### [Task requirements]
a) According to the travel blog excerpt, how far can a surfer ride a 2 meter wave at Puerto Chicama's left-hand point break?
b) How would you sum up the travel blog excerpt in two sentences?

### [Extract provided]
- - -

Today we are in Puerto Chicama, a Peruvian fishing port famous for its left-hand point break (you can surf a 2 meter wave for up to 3.2 kilometers).  We are parked in a little garden next to the beach across from the El Hombre hostel, where The Man himself, a local surfing legend who now spends most of the year presiding over the scene from his patio, is off in Hawaii visiting his children for Thanksgiving.  He left the place in charge of his grandson, who gave us the keys to the hottest showers we've had in South America.  We can see the perfect breakers from the van window, and hear the surf in our sleep.   We are thankful to be here, and thankful that the traditions we love continue on this year without us.

Today we will celebrate with our version of local traditions.  We will eat rice and an onion and maybe corn.  We may break out the grill, cook a fish in the cactus garden and set up the table in the van tonight.  We will raise a glass and think of the people we love celebrating in the ways we remember, and feel thankful.


* http://www.sfgate.com/cgi-bin/article.cgi?file=/chronicle/archive/2006/11/23/DDGLBMHPBM1.DTL

No photos this time, Internet too slow.


 

Wednesday, November 19, 2014

Into Peru



After two weeks in Cuenca, we left for Peru in two separate vehicles.  Yipee!  Our first day was an 8-hour marathon complete with border crossing.  The sky was darkening as we left the border for Tumbes, and by the time we hit the hive of three wheeled moto-taxis swarming the Friday night of Tumbes, it was oh-dark-thirty, as my brother would say. 


Like all bad dreams, these moto-taxis look pretty harmless in the daytime, but on our first exhausted night, they were terrifying!

We made our way to the first petrol station on the Pan American highway in Tumbes.  It took a pep talk from a nice young Peruvian at a truck stop (and Luc on the radio) to get me to cross the divided highway and back up the other side about a half a kilometer to the only hotel that didn’t require us to drive into town.  I think if the van hadn’t fit under the gate, I would have just lain down in the middle of the highway and cried.  I’m sure no one would have been able to distinguish me from the unmarked speed bumps in the road.

- - -

### [Dataset content]
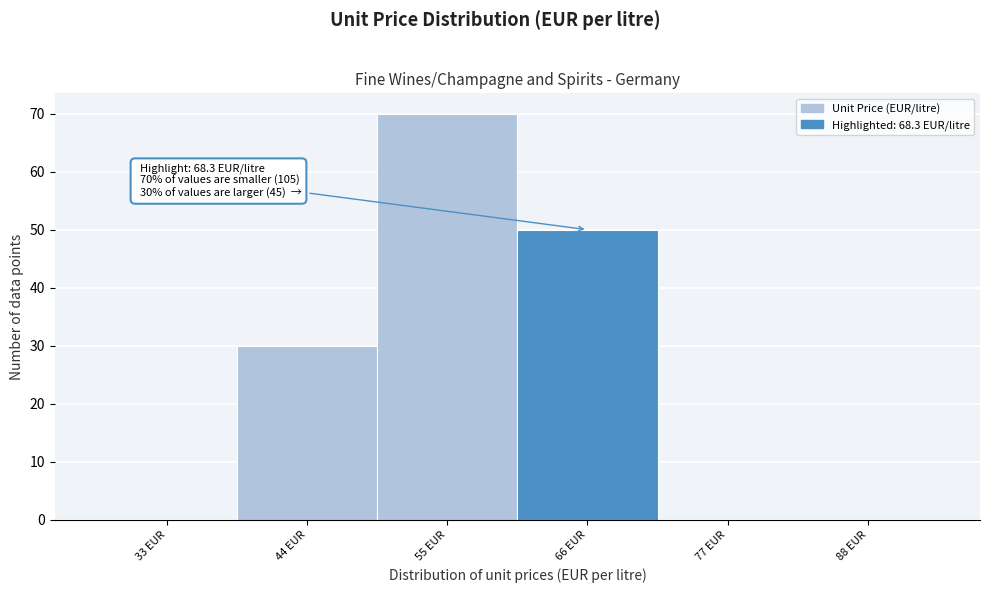

Reading right to left, extract all data points from this chart.

88 EUR=0	77 EUR=0	66 EUR=50	55 EUR=70	44 EUR=30	33 EUR=0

- - -

### [Responses for each task]
a) Up to 3.2 kilometers.

b) The travelers are spending Thanksgiving parked by the beach in Puerto Chicama, Peru, across from the El Hombre hostel, and plan a simple celebration of rice, onion, maybe corn and grilled fish while thinking of loved ones. An earlier entry recounts their 8-hour drive from Cuenca into Peru, which ended after dark amid the moto-taxis of Tumbes and a tense crossing of the highway to reach the only hotel outside town.